Please restate each entry that appears below word for word, without its pictures.

▬▬▬▬▬▬

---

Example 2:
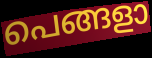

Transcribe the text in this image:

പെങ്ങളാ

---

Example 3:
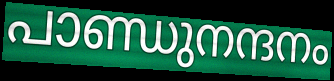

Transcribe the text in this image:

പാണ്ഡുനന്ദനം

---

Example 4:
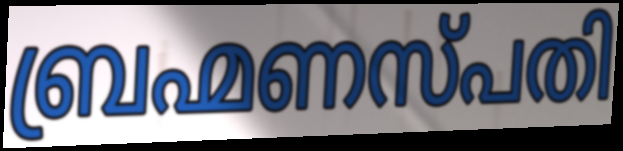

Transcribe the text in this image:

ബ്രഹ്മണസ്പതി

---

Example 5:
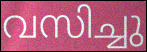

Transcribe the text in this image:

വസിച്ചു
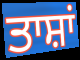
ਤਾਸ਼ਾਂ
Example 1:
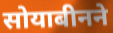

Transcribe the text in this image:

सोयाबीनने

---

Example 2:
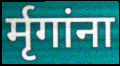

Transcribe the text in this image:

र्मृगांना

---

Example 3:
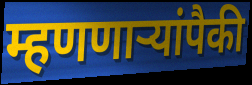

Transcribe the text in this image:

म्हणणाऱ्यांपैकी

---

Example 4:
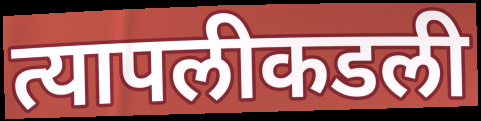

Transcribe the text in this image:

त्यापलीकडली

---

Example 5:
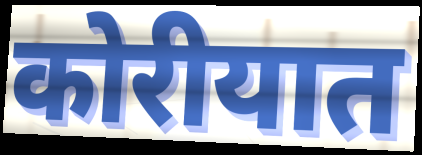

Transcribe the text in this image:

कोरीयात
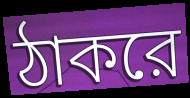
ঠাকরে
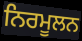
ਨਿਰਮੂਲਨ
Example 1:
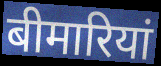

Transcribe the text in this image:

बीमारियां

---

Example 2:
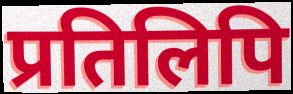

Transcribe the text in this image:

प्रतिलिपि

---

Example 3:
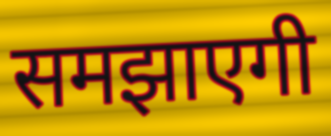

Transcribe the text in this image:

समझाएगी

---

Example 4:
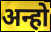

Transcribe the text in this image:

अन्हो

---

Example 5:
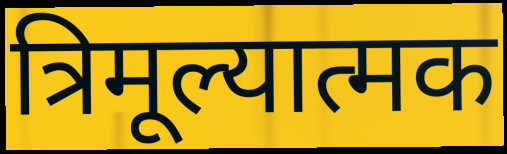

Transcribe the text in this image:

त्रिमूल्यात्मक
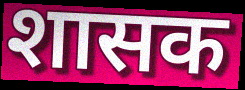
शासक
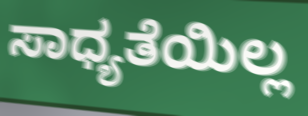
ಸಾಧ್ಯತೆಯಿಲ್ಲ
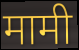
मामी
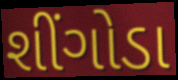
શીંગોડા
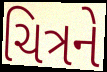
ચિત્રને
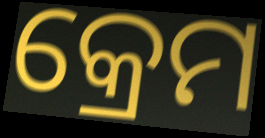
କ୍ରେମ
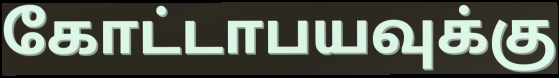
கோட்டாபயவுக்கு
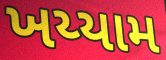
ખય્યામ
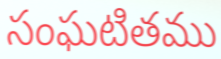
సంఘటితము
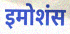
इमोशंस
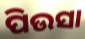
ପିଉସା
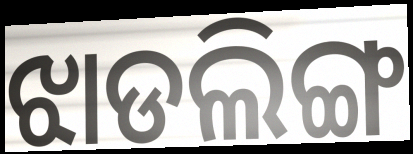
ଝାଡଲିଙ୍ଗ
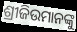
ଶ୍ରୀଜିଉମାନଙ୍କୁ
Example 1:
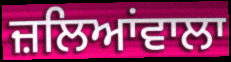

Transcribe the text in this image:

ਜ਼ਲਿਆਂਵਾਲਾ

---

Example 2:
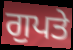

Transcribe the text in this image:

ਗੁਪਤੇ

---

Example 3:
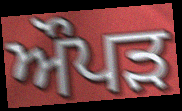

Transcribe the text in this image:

▬▬▬▬▬▬

**RESPONSE AREA:**
---

Example 2:

Transcribe the text in this image:

പെങ്ങളാ

---

Example 3:

Transcribe the text in this image:

പാണ്ഡുനന്ദനം

---

Example 4:

Transcribe the text in this image:

ബ്രഹ്മണസ്പതി

---

Example 5:

Transcribe the text in this image:

വസിച്ചു
ਤਾਸ਼ਾਂ
Example 1:

Transcribe the text in this image:

सोयाबीनने

---

Example 2:

Transcribe the text in this image:

र्मृगांना

---

Example 3:

Transcribe the text in this image:

म्हणणाऱ्यांपैकी

---

Example 4:

Transcribe the text in this image:

त्यापलीकडली

---

Example 5:

Transcribe the text in this image:

कोरीयात
ঠাকরে
ਨਿਰਮੂਲਨ
Example 1:

Transcribe the text in this image:

बीमारियां

---

Example 2:

Transcribe the text in this image:

प्रतिलिपि

---

Example 3:

Transcribe the text in this image:

समझाएगी

---

Example 4:

Transcribe the text in this image:

अन्हो

---

Example 5:

Transcribe the text in this image:

त्रिमूल्यात्मक
शासक
ಸಾಧ್ಯತೆಯಿಲ್ಲ
मामी
શીંગોડા
ચિત્રને
କ୍ରେମ
கோட்டாபயவுக்கு
ખય્યામ
సంఘటితము
इमोशंस
ପିଉସା
ଝାଡଲିଙ୍ଗ
ଶ୍ରୀଜିଉମାନଙ୍କୁ
Example 1:

Transcribe the text in this image:

ਜ਼ਲਿਆਂਵਾਲਾ

---

Example 2:

Transcribe the text in this image:

ਗੁਪਤੇ

---

Example 3:

Transcribe the text in this image:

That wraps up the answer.